Stored items
========================================

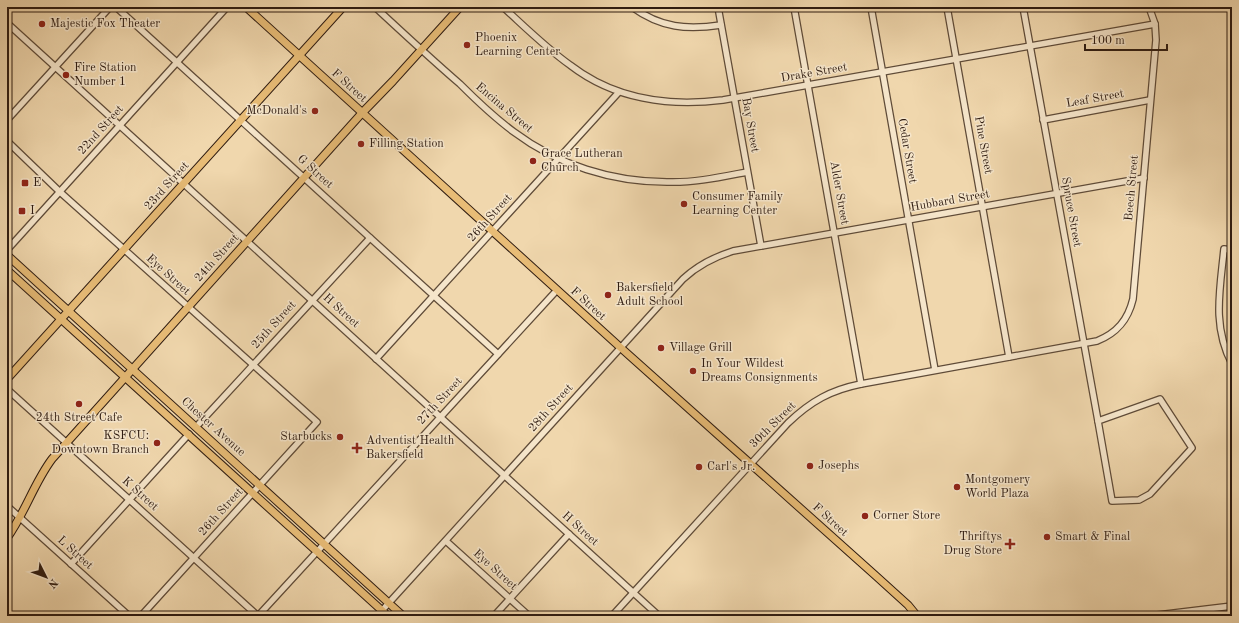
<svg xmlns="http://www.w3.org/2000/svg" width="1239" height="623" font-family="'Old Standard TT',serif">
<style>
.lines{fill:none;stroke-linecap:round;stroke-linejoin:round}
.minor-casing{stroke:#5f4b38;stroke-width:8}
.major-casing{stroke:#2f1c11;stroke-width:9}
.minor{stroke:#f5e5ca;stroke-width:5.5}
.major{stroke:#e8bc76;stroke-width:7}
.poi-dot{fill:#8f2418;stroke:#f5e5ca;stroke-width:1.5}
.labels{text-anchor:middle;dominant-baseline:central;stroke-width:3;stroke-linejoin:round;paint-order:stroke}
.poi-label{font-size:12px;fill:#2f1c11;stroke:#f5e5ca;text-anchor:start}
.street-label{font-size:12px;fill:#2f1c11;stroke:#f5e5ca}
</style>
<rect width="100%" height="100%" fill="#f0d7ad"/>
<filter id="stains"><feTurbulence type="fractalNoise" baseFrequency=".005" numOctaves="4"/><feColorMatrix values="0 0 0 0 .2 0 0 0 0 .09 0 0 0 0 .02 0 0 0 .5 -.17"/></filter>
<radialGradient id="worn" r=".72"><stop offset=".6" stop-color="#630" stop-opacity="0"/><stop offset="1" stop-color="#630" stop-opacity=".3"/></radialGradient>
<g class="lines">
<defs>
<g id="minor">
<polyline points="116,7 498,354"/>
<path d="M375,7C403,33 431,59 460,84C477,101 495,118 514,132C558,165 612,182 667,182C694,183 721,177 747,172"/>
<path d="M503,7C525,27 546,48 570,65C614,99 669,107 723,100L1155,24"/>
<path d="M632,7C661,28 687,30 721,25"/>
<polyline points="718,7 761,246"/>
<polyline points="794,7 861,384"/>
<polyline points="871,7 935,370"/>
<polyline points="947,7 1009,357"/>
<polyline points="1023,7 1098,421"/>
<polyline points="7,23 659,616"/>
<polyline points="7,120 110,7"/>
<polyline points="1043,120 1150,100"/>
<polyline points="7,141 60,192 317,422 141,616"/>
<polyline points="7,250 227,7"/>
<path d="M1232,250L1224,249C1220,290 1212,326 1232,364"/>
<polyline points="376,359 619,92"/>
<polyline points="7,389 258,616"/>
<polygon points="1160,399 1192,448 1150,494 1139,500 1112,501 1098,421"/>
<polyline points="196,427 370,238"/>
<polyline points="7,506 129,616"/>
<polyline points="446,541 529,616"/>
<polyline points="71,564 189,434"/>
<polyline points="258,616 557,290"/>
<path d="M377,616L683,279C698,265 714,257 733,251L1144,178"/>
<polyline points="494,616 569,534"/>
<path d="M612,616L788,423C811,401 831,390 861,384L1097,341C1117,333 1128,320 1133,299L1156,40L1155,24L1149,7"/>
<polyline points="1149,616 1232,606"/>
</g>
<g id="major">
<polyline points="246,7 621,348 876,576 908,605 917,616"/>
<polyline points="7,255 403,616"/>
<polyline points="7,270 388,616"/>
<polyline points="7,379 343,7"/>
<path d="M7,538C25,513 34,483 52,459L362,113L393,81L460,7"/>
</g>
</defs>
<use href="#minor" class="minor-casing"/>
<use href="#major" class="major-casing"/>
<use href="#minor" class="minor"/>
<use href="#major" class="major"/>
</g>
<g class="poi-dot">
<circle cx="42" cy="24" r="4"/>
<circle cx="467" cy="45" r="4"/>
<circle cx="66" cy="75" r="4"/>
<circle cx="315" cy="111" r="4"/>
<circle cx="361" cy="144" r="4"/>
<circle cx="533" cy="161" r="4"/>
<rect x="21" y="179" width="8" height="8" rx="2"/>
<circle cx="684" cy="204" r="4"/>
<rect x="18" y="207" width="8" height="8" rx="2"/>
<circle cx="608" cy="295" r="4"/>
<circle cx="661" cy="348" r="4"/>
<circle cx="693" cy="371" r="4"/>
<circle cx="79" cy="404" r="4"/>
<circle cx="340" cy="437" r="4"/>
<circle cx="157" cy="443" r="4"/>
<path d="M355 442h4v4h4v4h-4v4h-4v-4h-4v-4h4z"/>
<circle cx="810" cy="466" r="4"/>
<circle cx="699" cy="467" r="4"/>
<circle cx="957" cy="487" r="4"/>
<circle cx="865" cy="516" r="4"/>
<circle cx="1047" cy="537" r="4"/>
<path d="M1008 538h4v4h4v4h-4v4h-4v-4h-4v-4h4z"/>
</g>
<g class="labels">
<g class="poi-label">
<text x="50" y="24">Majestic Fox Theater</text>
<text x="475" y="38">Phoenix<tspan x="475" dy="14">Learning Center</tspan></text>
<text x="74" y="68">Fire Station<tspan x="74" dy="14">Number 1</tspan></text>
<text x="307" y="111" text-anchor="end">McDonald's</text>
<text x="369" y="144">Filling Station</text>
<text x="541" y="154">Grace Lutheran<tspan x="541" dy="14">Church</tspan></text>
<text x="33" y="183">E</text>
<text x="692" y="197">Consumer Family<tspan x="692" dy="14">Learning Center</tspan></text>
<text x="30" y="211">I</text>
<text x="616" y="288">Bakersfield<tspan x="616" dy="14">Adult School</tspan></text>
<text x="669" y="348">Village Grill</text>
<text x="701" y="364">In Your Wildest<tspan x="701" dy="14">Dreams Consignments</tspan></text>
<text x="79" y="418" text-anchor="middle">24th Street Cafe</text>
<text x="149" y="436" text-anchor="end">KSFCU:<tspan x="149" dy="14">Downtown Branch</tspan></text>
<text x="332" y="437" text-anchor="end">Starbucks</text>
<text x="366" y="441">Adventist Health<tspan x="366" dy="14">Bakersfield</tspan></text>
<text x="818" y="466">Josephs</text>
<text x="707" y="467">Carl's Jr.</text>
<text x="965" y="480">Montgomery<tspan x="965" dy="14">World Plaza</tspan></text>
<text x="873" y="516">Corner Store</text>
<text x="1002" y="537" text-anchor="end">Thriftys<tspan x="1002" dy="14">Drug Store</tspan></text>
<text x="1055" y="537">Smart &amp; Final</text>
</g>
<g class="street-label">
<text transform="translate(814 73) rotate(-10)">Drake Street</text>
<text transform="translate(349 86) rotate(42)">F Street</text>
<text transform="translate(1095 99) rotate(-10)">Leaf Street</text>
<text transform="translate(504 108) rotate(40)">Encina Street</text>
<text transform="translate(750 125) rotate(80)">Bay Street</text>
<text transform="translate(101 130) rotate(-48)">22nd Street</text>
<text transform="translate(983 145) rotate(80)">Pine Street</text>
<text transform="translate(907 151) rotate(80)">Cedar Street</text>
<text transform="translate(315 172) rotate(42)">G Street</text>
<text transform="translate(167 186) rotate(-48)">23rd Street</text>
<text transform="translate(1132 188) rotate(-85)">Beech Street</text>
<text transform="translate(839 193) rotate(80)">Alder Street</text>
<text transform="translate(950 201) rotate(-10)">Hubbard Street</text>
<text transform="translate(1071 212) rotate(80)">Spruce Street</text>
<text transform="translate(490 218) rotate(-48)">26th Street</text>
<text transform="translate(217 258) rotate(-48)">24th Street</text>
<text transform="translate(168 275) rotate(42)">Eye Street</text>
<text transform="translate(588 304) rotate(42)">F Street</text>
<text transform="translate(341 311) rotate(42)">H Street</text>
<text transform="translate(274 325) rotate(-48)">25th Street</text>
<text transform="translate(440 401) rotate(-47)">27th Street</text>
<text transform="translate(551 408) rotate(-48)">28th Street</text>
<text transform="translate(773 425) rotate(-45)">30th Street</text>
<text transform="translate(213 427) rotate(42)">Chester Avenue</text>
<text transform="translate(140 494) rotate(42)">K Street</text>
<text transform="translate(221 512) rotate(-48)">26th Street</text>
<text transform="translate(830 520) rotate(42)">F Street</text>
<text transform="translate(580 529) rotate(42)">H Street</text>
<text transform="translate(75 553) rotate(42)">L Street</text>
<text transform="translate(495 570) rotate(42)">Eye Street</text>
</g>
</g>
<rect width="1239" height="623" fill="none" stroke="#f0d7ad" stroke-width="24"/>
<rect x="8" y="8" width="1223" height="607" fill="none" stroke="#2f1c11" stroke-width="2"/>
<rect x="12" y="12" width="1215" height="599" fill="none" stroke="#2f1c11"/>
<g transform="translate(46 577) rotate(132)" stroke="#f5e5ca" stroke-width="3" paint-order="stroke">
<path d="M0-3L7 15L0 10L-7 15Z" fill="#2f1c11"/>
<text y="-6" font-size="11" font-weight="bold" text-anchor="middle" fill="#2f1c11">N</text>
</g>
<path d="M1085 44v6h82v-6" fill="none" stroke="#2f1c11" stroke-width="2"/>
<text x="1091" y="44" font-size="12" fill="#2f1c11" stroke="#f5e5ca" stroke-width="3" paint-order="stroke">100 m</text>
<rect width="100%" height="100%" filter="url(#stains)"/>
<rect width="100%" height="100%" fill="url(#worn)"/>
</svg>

========================================

Activity:
Report each line of the records that holds the word "worn".

The answer:
<radialGradient id="worn" r=".72"><stop offset=".6" stop-color="#630" stop-opacity="0"/><stop offset="1" stop-color="#630" stop-opacity=".3"/></radialGradient>
<rect width="100%" height="100%" fill="url(#worn)"/>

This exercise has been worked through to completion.